===== DATASET EXCERPTS =====
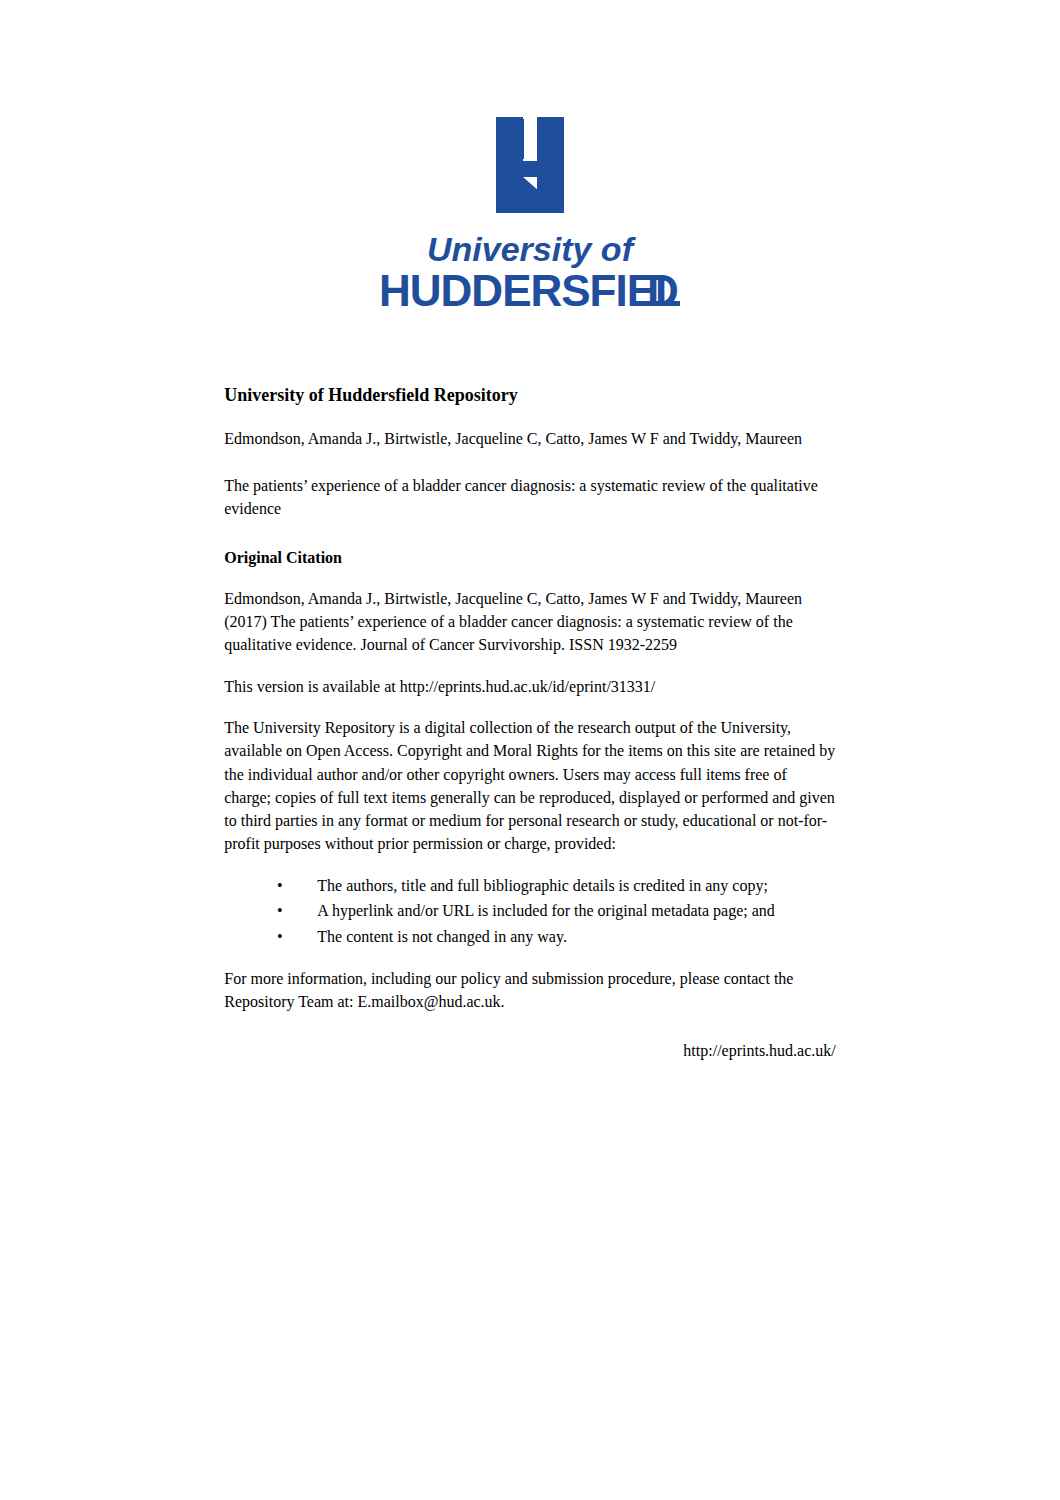University of Huddersfield University of HUDDERSFIEL D
University of Huddersfield Repository
Edmondson, Amanda J., Birtwistle, Jacqueline C, Catto, James W F and Twiddy, Maureen
The patients’ experience of a bladder cancer diagnosis: a systematic review of the qualitative evidence
Original Citation
Edmondson, Amanda J., Birtwistle, Jacqueline C, Catto, James W F and Twiddy, Maureen (2017) The patients’ experience of a bladder cancer diagnosis: a systematic review of the qualitative evidence. Journal of Cancer Survivorship. ISSN 1932-2259
This version is available at http://eprints.hud.ac.uk/id/eprint/31331/
The University Repository is a digital collection of the research output of the University, available on Open Access. Copyright and Moral Rights for the items on this site are retained by the individual author and/or other copyright owners. Users may access full items free of charge; copies of full text items generally can be reproduced, displayed or performed and given to third parties in any format or medium for personal research or study, educational or not-for-profit purposes without prior permission or charge, provided:
The authors, title and full bibliographic details is credited in any copy;
A hyperlink and/or URL is included for the original metadata page; and
The content is not changed in any way.
For more information, including our policy and submission procedure, please contact the Repository Team at: E.mailbox@hud.ac.uk.
http://eprints.hud.ac.uk/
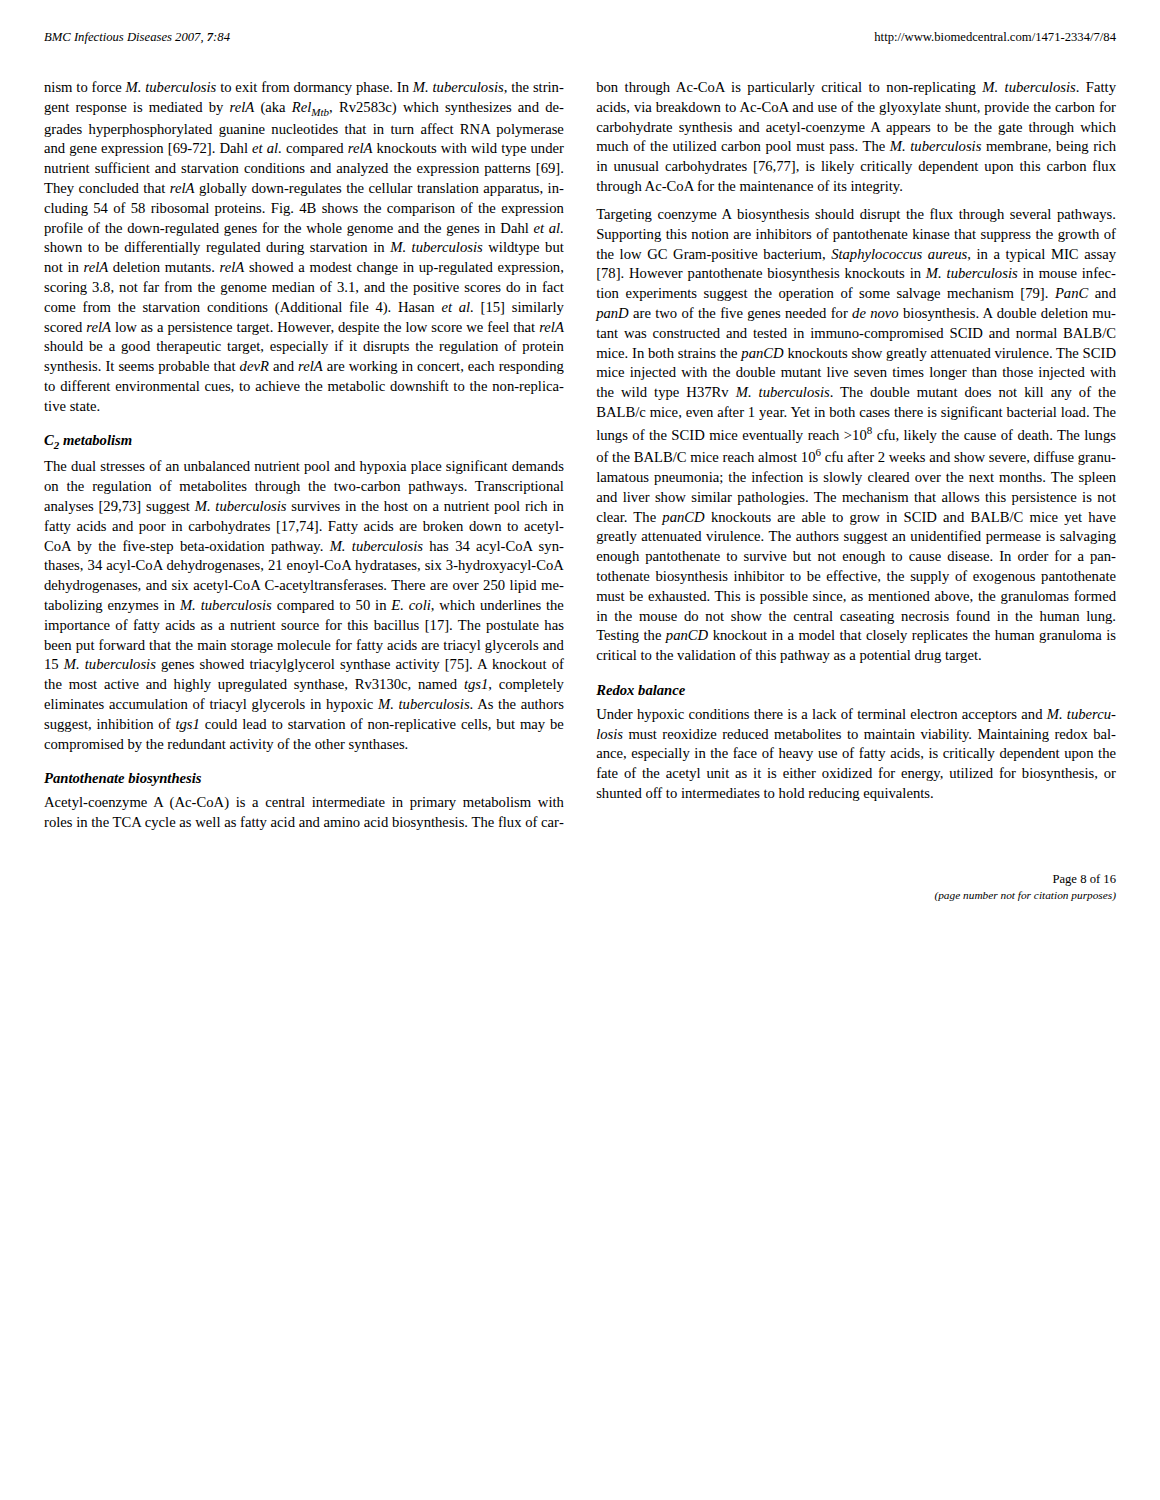BMC Infectious Diseases 2007, 7:84
http://www.biomedcentral.com/1471-2334/7/84
nism to force M. tuberculosis to exit from dormancy phase. In M. tuberculosis, the stringent response is mediated by relA (aka RelMtb, Rv2583c) which synthesizes and degrades hyperphosphorylated guanine nucleotides that in turn affect RNA polymerase and gene expression [69-72]. Dahl et al. compared relA knockouts with wild type under nutrient sufficient and starvation conditions and analyzed the expression patterns [69]. They concluded that relA globally down-regulates the cellular translation apparatus, including 54 of 58 ribosomal proteins. Fig. 4B shows the comparison of the expression profile of the down-regulated genes for the whole genome and the genes in Dahl et al. shown to be differentially regulated during starvation in M. tuberculosis wildtype but not in relA deletion mutants. relA showed a modest change in up-regulated expression, scoring 3.8, not far from the genome median of 3.1, and the positive scores do in fact come from the starvation conditions (Additional file 4). Hasan et al. [15] similarly scored relA low as a persistence target. However, despite the low score we feel that relA should be a good therapeutic target, especially if it disrupts the regulation of protein synthesis. It seems probable that devR and relA are working in concert, each responding to different environmental cues, to achieve the metabolic downshift to the non-replicative state.
C2 metabolism
The dual stresses of an unbalanced nutrient pool and hypoxia place significant demands on the regulation of metabolites through the two-carbon pathways. Transcriptional analyses [29,73] suggest M. tuberculosis survives in the host on a nutrient pool rich in fatty acids and poor in carbohydrates [17,74]. Fatty acids are broken down to acetyl-CoA by the five-step beta-oxidation pathway. M. tuberculosis has 34 acyl-CoA synthases, 34 acyl-CoA dehydrogenases, 21 enoyl-CoA hydratases, six 3-hydroxyacyl-CoA dehydrogenases, and six acetyl-CoA C-acetyltransferases. There are over 250 lipid metabolizing enzymes in M. tuberculosis compared to 50 in E. coli, which underlines the importance of fatty acids as a nutrient source for this bacillus [17]. The postulate has been put forward that the main storage molecule for fatty acids are triacyl glycerols and 15 M. tuberculosis genes showed triacylglycerol synthase activity [75]. A knockout of the most active and highly upregulated synthase, Rv3130c, named tgs1, completely eliminates accumulation of triacyl glycerols in hypoxic M. tuberculosis. As the authors suggest, inhibition of tgs1 could lead to starvation of non-replicative cells, but may be compromised by the redundant activity of the other synthases.
Pantothenate biosynthesis
Acetyl-coenzyme A (Ac-CoA) is a central intermediate in primary metabolism with roles in the TCA cycle as well as fatty acid and amino acid biosynthesis. The flux of carbon through Ac-CoA is particularly critical to non-replicating M. tuberculosis. Fatty acids, via breakdown to Ac-CoA and use of the glyoxylate shunt, provide the carbon for carbohydrate synthesis and acetyl-coenzyme A appears to be the gate through which much of the utilized carbon pool must pass. The M. tuberculosis membrane, being rich in unusual carbohydrates [76,77], is likely critically dependent upon this carbon flux through Ac-CoA for the maintenance of its integrity.
Targeting coenzyme A biosynthesis should disrupt the flux through several pathways. Supporting this notion are inhibitors of pantothenate kinase that suppress the growth of the low GC Gram-positive bacterium, Staphylococcus aureus, in a typical MIC assay [78]. However pantothenate biosynthesis knockouts in M. tuberculosis in mouse infection experiments suggest the operation of some salvage mechanism [79]. PanC and panD are two of the five genes needed for de novo biosynthesis. A double deletion mutant was constructed and tested in immuno-compromised SCID and normal BALB/C mice. In both strains the panCD knockouts show greatly attenuated virulence. The SCID mice injected with the double mutant live seven times longer than those injected with the wild type H37Rv M. tuberculosis. The double mutant does not kill any of the BALB/c mice, even after 1 year. Yet in both cases there is significant bacterial load. The lungs of the SCID mice eventually reach >108 cfu, likely the cause of death. The lungs of the BALB/C mice reach almost 106 cfu after 2 weeks and show severe, diffuse granulamatous pneumonia; the infection is slowly cleared over the next months. The spleen and liver show similar pathologies. The mechanism that allows this persistence is not clear. The panCD knockouts are able to grow in SCID and BALB/C mice yet have greatly attenuated virulence. The authors suggest an unidentified permease is salvaging enough pantothenate to survive but not enough to cause disease. In order for a pantothenate biosynthesis inhibitor to be effective, the supply of exogenous pantothenate must be exhausted. This is possible since, as mentioned above, the granulomas formed in the mouse do not show the central caseating necrosis found in the human lung. Testing the panCD knockout in a model that closely replicates the human granuloma is critical to the validation of this pathway as a potential drug target.
Redox balance
Under hypoxic conditions there is a lack of terminal electron acceptors and M. tuberculosis must reoxidize reduced metabolites to maintain viability. Maintaining redox balance, especially in the face of heavy use of fatty acids, is critically dependent upon the fate of the acetyl unit as it is either oxidized for energy, utilized for biosynthesis, or shunted off to intermediates to hold reducing equivalents.
Page 8 of 16
(page number not for citation purposes)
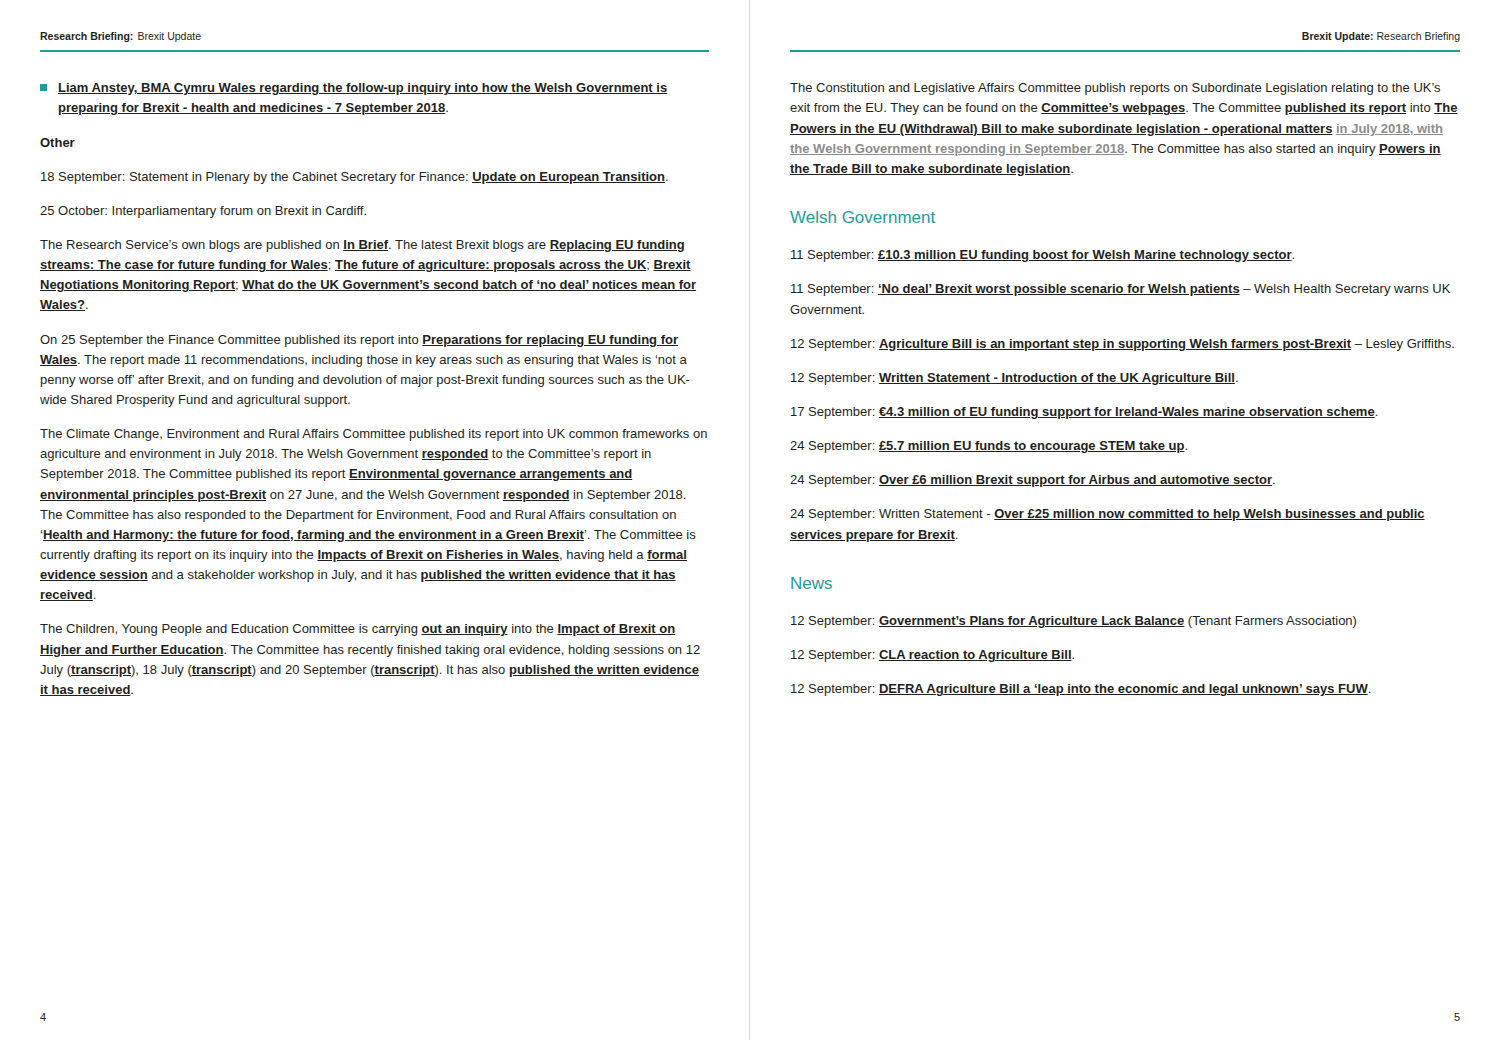Research Briefing: Brexit Update
Liam Anstey, BMA Cymru Wales regarding the follow-up inquiry into how the Welsh Government is preparing for Brexit - health and medicines - 7 September 2018.
Other
18 September: Statement in Plenary by the Cabinet Secretary for Finance: Update on European Transition.
25 October: Interparliamentary forum on Brexit in Cardiff.
The Research Service’s own blogs are published on In Brief. The latest Brexit blogs are Replacing EU funding streams: The case for future funding for Wales; The future of agriculture: proposals across the UK; Brexit Negotiations Monitoring Report; What do the UK Government’s second batch of ‘no deal’ notices mean for Wales?.
On 25 September the Finance Committee published its report into Preparations for replacing EU funding for Wales. The report made 11 recommendations, including those in key areas such as ensuring that Wales is ‘not a penny worse off’ after Brexit, and on funding and devolution of major post-Brexit funding sources such as the UK-wide Shared Prosperity Fund and agricultural support.
The Climate Change, Environment and Rural Affairs Committee published its report into UK common frameworks on agriculture and environment in July 2018. The Welsh Government responded to the Committee’s report in September 2018. The Committee published its report Environmental governance arrangements and environmental principles post-Brexit on 27 June, and the Welsh Government responded in September 2018. The Committee has also responded to the Department for Environment, Food and Rural Affairs consultation on ‘Health and Harmony: the future for food, farming and the environment in a Green Brexit’. The Committee is currently drafting its report on its inquiry into the Impacts of Brexit on Fisheries in Wales, having held a formal evidence session and a stakeholder workshop in July, and it has published the written evidence that it has received.
The Children, Young People and Education Committee is carrying out an inquiry into the Impact of Brexit on Higher and Further Education. The Committee has recently finished taking oral evidence, holding sessions on 12 July (transcript), 18 July (transcript) and 20 September (transcript). It has also published the written evidence it has received.
4
Brexit Update: Research Briefing
The Constitution and Legislative Affairs Committee publish reports on Subordinate Legislation relating to the UK’s exit from the EU. They can be found on the Committee’s webpages. The Committee published its report into The Powers in the EU (Withdrawal) Bill to make subordinate legislation - operational matters in July 2018, with the Welsh Government responding in September 2018. The Committee has also started an inquiry Powers in the Trade Bill to make subordinate legislation.
Welsh Government
11 September: £10.3 million EU funding boost for Welsh Marine technology sector.
11 September: ‘No deal’ Brexit worst possible scenario for Welsh patients – Welsh Health Secretary warns UK Government.
12 September: Agriculture Bill is an important step in supporting Welsh farmers post-Brexit – Lesley Griffiths.
12 September: Written Statement - Introduction of the UK Agriculture Bill.
17 September: €4.3 million of EU funding support for Ireland-Wales marine observation scheme.
24 September: £5.7 million EU funds to encourage STEM take up.
24 September: Over £6 million Brexit support for Airbus and automotive sector.
24 September: Written Statement - Over £25 million now committed to help Welsh businesses and public services prepare for Brexit.
News
12 September: Government’s Plans for Agriculture Lack Balance (Tenant Farmers Association)
12 September: CLA reaction to Agriculture Bill.
12 September: DEFRA Agriculture Bill a ‘leap into the economic and legal unknown’ says FUW.
5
=====
WHAT YOU NEED TO DO: Every line of the entries above that contains the word "cancer" must be tallied, and the number alone reported.

RESULT OF THIS TASK: 2